OS: how does kernel virtual memory help in making swap pages of the page table easier?

Question

Upon reading this chapter from "Operating Systems: Three Easy Pieces" book, I'm confused of this excerpt:

If in contrast the kernel were located entirely in physical memory, it would be quite hard to do things like swap pages of the page table to disk;

I've been trying to make sense of it for days but still can't get as to how kernel virtual memory helps in making swap pages of the page table easier. Wouldn't it be the same if the kernel would live completely in physical memory as the pages of different page tables' processes would end up in physical memory in the end anyway (and thus be swapped to disk if needed)? How is it different when page tables reside in kernel virtual memory vs. in kernel-owned physical memory?

Answer 1

In an ideal world (which is what we live in now with kernels that are hundreds of megabytes in size running on machines with gigabytes of physical RAM) the kernel would never swap even parts of itself.
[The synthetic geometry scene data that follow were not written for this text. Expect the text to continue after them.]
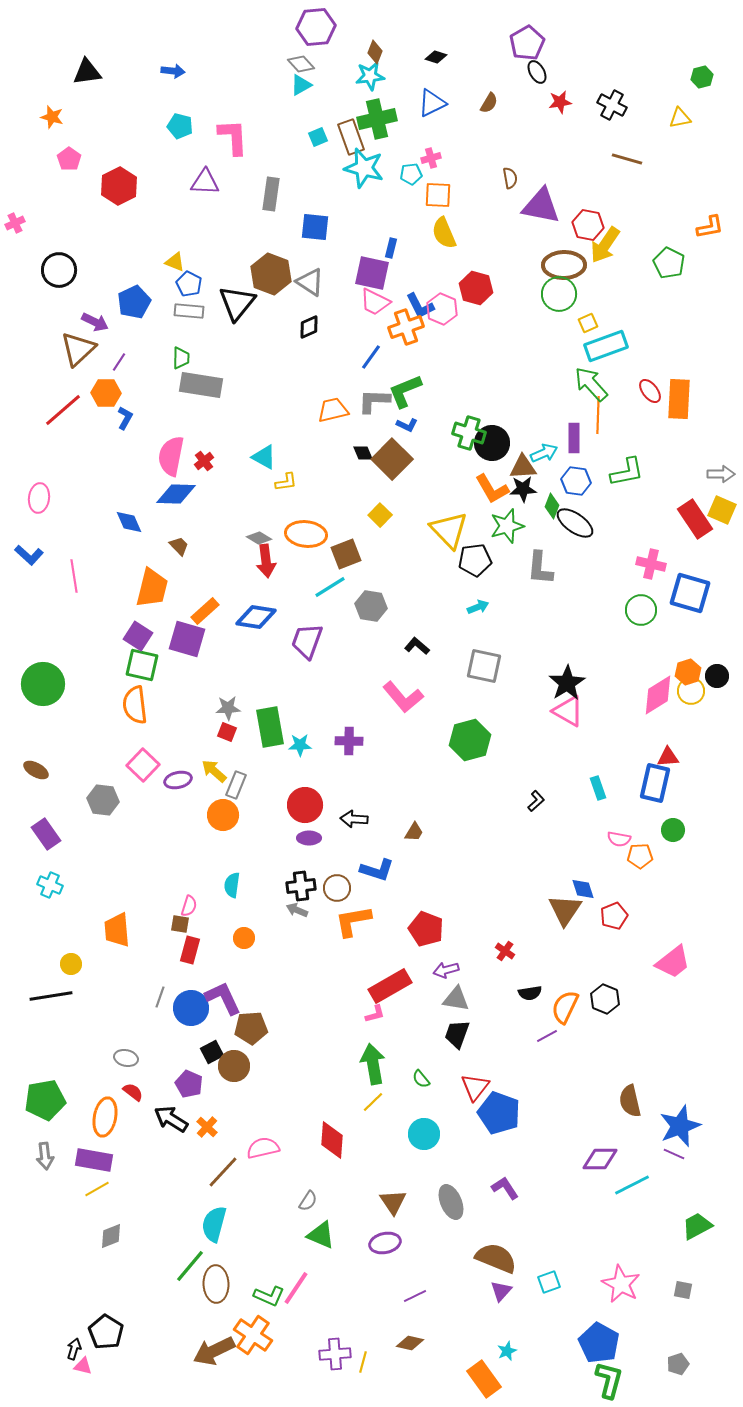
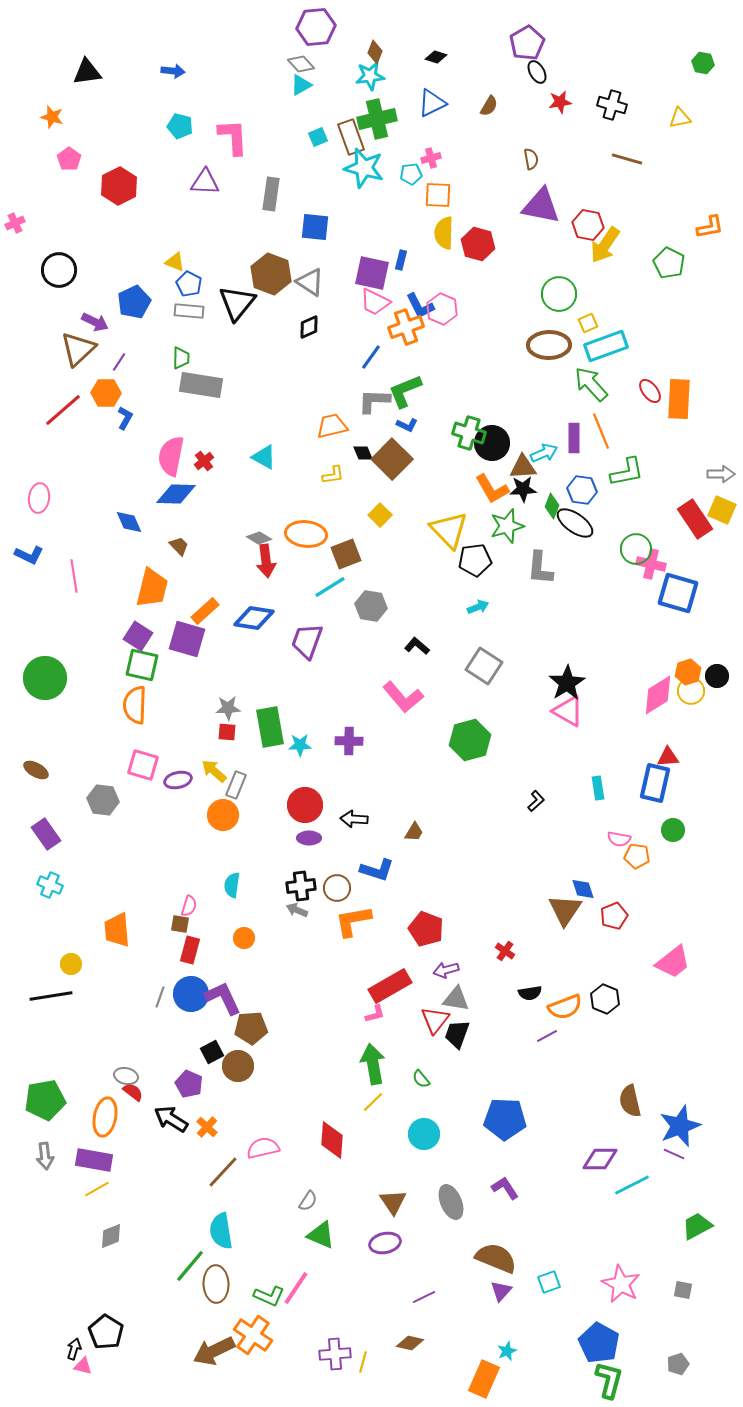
green hexagon at (702, 77): moved 1 px right, 14 px up; rotated 25 degrees clockwise
brown semicircle at (489, 103): moved 3 px down
black cross at (612, 105): rotated 12 degrees counterclockwise
brown semicircle at (510, 178): moved 21 px right, 19 px up
yellow semicircle at (444, 233): rotated 24 degrees clockwise
blue rectangle at (391, 248): moved 10 px right, 12 px down
brown ellipse at (564, 265): moved 15 px left, 80 px down
red hexagon at (476, 288): moved 2 px right, 44 px up
orange trapezoid at (333, 410): moved 1 px left, 16 px down
orange line at (598, 415): moved 3 px right, 16 px down; rotated 24 degrees counterclockwise
blue hexagon at (576, 481): moved 6 px right, 9 px down
yellow L-shape at (286, 482): moved 47 px right, 7 px up
blue L-shape at (29, 555): rotated 16 degrees counterclockwise
blue square at (690, 593): moved 12 px left
green circle at (641, 610): moved 5 px left, 61 px up
blue diamond at (256, 617): moved 2 px left, 1 px down
gray square at (484, 666): rotated 21 degrees clockwise
green circle at (43, 684): moved 2 px right, 6 px up
orange semicircle at (135, 705): rotated 9 degrees clockwise
red square at (227, 732): rotated 18 degrees counterclockwise
pink square at (143, 765): rotated 28 degrees counterclockwise
cyan rectangle at (598, 788): rotated 10 degrees clockwise
orange pentagon at (640, 856): moved 3 px left; rotated 10 degrees clockwise
orange semicircle at (565, 1007): rotated 136 degrees counterclockwise
blue circle at (191, 1008): moved 14 px up
gray ellipse at (126, 1058): moved 18 px down
brown circle at (234, 1066): moved 4 px right
red triangle at (475, 1087): moved 40 px left, 67 px up
blue pentagon at (499, 1113): moved 6 px right, 6 px down; rotated 18 degrees counterclockwise
cyan semicircle at (214, 1224): moved 7 px right, 7 px down; rotated 24 degrees counterclockwise
purple line at (415, 1296): moved 9 px right, 1 px down
orange rectangle at (484, 1379): rotated 60 degrees clockwise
But in the old days, when physical memory was a constraint, the less of the kernel in physical memory, the more the application could be in physical memory. The more the application is in physical memory, the fewer page faults in user space.

THe linux kernel has been worked over fairly extensively to keep it compact. Case in point: kernel modules. You can load a module using insmod or modprobe, and that module will become resident, but if nothing uses is, after a while it will get swapped out, and that's no big deal because nothing is using it.

Answer 2

Let's assume the kernel needs to access a string of characters from user-space (e.g. maybe a file name passed to an open() system call).

With the kernel in virtual memory; the kernel would have to check that the virtual address of the string is sane (e.g. not an address for kernel's own data) and also guard against a different thread in user-space modifying the data the pointer points to (so that the string can't change while the kernel is using it, possibly after the kernel checked that the string itself is valid but before the kernel uses the string). In theory (and likely in practice) this could all be hidden by a "check virtual address range" function. Apart from those things; kernel can just use the string like normal. If the data is in swap space, then kernel can just let its own page fault handler fetch the data when kernel attempts to access it the data and not worry about it.

With kernel in physical memory; the kernel would still have to do those things (check the virtual address is sane, guard against another thread modifying the data the pointer points to). In addition; it would have to convert the virtual address to a physical addresses itself, and ensure the data is actually in RAM itself. In theory this could still be hidden by a "check virtual address range" function that also converts the virtual address into physical address(es).

However, the "contiguous in virtual memory" data (the string) may not be contiguous in physical memory (e.g. first half of the string in one page with the second half of the string in a different page with a completely unrelated physical address). This means that kernel would have to deal with this problem too (e.g. for a string, even things like strlen() can't work), and it can't be hidden in a "check (and convert) virtual address range" function to make it easier for the rest of the kernel.

To deal with the "not contiguous in physical memory" problem there's mostly only 2 possibilities:

a) A set of "get char/short/int.. at offset N using this list of physical addresses" functions; or

b) Refuse to support it in the kernel; which mostly just shifts unwanted burden to user-space (e.g. the open() function in a C library copying the file name string to a new page if the original string crossed a page boundary before calling the kernel's open() system call).

Answer 3

The point may not be the swapping mechanism.

In a page-based operating system, if there is some execution that is not in the page-based address space, then the existence of that execution needs to be accommodated by all the mechanisms that are page-based and possibly related to that execution, such as the important mechanism in paging: swapping

If you're still confused as to why swapping is more difficult, imagine that you have a chunk of physical memory that isn't paged and may be accessed by all processes. For example, when the chunk has growed, and owns a large space of memory, then the menory is less used and should be swapped out. But the chunk of memory is not paged, how could it be swapped? That leads to a disorder.